La 'Grande Soeur' Goojje lance un appel à son 'Grand Frère' Google

Quelques jours seulement après que Google ait menacé de quitter la Chine, Goojje, ‘shanzhai’ ou copie du ‘Grand Frère’ américain, fait son apparition sur la toile chinoise, appelant le géant à rester dans l’Empire du Milieu. 

Son nom, Goojje, est un jeu de mot sur la sonorité du nom chinois de Google, Guge (谷歌), dont il substitut le ‘ge’, à la même sonorité que ‘gege’ (哥哥) qui signifie ‘grand frère’, par le mot ‘jie’ ou ‘jie jie’ (姐姐) qui signifie ‘grande sœur’. 

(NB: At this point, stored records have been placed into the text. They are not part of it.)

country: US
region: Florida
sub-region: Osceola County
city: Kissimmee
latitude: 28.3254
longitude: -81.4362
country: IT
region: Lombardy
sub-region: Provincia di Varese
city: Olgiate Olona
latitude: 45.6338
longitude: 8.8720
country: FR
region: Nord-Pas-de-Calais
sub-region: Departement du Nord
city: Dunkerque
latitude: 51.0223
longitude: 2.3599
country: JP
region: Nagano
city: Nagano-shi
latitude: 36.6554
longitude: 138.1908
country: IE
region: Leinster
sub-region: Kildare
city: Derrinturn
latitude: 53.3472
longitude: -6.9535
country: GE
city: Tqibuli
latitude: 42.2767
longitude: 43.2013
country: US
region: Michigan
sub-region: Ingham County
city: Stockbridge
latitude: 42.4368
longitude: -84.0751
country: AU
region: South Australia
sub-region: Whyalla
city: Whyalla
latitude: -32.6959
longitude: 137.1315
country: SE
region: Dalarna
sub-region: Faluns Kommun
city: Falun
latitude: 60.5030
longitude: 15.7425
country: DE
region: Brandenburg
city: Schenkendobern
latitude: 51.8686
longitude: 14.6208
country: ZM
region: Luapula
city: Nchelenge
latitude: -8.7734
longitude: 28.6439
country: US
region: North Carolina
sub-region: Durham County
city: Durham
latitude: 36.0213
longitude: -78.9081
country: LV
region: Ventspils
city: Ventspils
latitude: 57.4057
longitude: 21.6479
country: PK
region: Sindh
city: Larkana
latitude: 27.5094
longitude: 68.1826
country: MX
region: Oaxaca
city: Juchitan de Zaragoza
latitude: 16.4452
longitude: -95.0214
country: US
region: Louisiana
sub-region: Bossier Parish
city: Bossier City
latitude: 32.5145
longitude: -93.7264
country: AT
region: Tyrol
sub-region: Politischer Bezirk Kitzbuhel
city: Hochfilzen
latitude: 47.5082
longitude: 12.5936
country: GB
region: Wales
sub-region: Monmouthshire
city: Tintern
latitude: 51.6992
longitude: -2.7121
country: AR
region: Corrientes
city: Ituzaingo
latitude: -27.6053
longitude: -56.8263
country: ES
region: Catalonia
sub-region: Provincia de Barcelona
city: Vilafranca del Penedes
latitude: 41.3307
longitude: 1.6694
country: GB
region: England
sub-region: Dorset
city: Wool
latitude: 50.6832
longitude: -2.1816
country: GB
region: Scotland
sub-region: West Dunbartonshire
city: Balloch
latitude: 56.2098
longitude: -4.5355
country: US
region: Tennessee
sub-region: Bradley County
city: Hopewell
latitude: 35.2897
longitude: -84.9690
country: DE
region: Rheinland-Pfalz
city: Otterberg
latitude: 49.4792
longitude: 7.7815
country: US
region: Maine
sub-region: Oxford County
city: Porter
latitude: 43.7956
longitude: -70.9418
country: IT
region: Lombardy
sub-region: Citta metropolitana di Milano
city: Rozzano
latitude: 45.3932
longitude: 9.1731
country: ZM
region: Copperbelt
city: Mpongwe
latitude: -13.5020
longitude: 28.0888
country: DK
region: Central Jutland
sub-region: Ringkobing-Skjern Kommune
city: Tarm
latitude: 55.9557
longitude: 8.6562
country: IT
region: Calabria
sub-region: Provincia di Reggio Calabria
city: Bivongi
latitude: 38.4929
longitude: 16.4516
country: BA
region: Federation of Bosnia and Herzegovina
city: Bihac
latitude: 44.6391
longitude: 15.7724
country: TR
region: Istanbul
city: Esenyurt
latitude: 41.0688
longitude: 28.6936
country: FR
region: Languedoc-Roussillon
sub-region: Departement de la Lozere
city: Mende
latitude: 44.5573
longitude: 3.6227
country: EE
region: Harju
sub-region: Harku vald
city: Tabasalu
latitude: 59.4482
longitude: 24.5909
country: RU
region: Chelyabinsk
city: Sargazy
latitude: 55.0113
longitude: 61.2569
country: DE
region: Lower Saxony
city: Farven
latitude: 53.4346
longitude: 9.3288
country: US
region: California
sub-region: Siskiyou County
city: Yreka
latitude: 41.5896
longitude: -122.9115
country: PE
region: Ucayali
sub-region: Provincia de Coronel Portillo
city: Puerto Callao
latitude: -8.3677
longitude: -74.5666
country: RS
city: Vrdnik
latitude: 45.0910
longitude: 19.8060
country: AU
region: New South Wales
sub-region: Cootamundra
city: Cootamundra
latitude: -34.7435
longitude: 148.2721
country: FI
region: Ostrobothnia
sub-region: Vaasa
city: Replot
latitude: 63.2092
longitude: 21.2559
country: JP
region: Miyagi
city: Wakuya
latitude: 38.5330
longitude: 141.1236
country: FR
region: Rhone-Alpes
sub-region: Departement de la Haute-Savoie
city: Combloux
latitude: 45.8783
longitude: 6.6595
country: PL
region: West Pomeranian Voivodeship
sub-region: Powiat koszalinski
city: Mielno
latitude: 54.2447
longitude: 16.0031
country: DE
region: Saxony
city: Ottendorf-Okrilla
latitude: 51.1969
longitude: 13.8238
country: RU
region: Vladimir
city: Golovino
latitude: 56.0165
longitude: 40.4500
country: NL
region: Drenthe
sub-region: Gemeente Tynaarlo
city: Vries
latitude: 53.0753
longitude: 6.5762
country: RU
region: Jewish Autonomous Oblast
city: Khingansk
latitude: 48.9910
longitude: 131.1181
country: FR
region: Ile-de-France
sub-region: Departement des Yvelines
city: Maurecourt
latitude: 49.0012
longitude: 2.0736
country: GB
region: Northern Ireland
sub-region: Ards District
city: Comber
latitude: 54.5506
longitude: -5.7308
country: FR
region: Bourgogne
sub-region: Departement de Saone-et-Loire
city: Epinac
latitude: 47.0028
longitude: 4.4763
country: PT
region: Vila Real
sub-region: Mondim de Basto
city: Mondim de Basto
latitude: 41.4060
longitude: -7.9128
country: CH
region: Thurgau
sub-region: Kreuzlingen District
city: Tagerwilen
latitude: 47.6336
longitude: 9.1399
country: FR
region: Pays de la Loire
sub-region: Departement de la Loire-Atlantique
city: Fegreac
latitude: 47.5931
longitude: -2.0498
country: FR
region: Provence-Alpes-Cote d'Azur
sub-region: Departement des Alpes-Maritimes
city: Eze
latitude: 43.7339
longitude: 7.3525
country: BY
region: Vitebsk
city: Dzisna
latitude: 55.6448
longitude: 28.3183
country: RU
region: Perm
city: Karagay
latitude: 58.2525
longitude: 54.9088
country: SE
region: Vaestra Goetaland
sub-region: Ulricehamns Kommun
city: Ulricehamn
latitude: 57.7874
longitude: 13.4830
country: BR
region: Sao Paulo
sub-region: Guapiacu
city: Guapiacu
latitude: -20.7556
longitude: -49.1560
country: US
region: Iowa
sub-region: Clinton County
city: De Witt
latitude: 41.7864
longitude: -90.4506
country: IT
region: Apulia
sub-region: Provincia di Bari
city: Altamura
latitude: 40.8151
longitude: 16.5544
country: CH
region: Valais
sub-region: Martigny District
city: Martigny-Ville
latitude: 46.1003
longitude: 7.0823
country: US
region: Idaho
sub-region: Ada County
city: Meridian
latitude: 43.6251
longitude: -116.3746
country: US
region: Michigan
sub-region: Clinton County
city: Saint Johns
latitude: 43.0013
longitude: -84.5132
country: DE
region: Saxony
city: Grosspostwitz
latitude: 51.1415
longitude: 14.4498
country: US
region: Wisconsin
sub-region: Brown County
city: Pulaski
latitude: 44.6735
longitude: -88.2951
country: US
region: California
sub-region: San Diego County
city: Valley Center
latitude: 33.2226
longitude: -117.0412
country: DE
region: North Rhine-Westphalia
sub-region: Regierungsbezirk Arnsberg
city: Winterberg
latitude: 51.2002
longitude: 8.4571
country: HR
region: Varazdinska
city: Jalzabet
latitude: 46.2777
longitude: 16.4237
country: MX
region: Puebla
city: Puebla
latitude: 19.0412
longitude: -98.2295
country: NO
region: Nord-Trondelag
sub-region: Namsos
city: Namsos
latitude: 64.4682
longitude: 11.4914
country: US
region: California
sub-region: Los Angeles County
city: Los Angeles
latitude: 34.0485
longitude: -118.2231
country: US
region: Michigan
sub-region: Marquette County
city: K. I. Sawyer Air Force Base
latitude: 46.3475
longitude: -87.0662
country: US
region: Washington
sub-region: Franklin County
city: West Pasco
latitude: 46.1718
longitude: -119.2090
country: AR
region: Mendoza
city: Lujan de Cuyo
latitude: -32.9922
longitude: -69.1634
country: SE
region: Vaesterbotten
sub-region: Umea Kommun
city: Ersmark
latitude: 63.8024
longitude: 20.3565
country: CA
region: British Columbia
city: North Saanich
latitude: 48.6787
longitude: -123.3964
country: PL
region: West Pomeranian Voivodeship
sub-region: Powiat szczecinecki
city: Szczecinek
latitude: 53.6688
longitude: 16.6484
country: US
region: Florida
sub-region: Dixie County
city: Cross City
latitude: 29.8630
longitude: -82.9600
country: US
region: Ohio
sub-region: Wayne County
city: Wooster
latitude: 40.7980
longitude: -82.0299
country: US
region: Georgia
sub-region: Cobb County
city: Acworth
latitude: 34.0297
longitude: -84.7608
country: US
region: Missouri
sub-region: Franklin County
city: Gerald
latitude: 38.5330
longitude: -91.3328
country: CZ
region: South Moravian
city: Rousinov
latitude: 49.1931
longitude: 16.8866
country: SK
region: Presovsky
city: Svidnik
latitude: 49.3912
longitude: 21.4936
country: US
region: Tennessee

Bien que Reuters estime que ‘Goojje a commencé a rivaliser avec Google le 14 janvier’, il est clair par la conception que le site est surtout destiné à faire un clin d’œil au moteur de recherche américain, dont il reprend le logo, et à son concurrent chinois, Baidu, dont il reprend les couleurs. Google n’était pas disponible pour commenter. 

Dans la liste des ‘Sujets du moment’ sur la page d’accueil du moteur de recherche, qui inclus notamment ‘On parle de Goojje dans la presse étrangère’, se trouve le communiqué suivant : 

‘Goojje est née pour la paix. Le monde de l’Internet est devenu harmonieux grâce à l’arrivée de Goojje. Avec Goojje, les frères ne seront plus seuls.
L’équipe de Goojje composée d’une seule personne est trop fragile, nous avons besoin de votre aide. Aimez Goojje. Partagez Goojje avec vos amis’. 

Un autre message publié précédemment exhortait Google, à mots couverts, à rester en Chine : ‘La grande sœur était très heureuse d’apprendre que son grand frère avait laissé tomber l’idée de partir et décidé de rester pour sa sœur’. 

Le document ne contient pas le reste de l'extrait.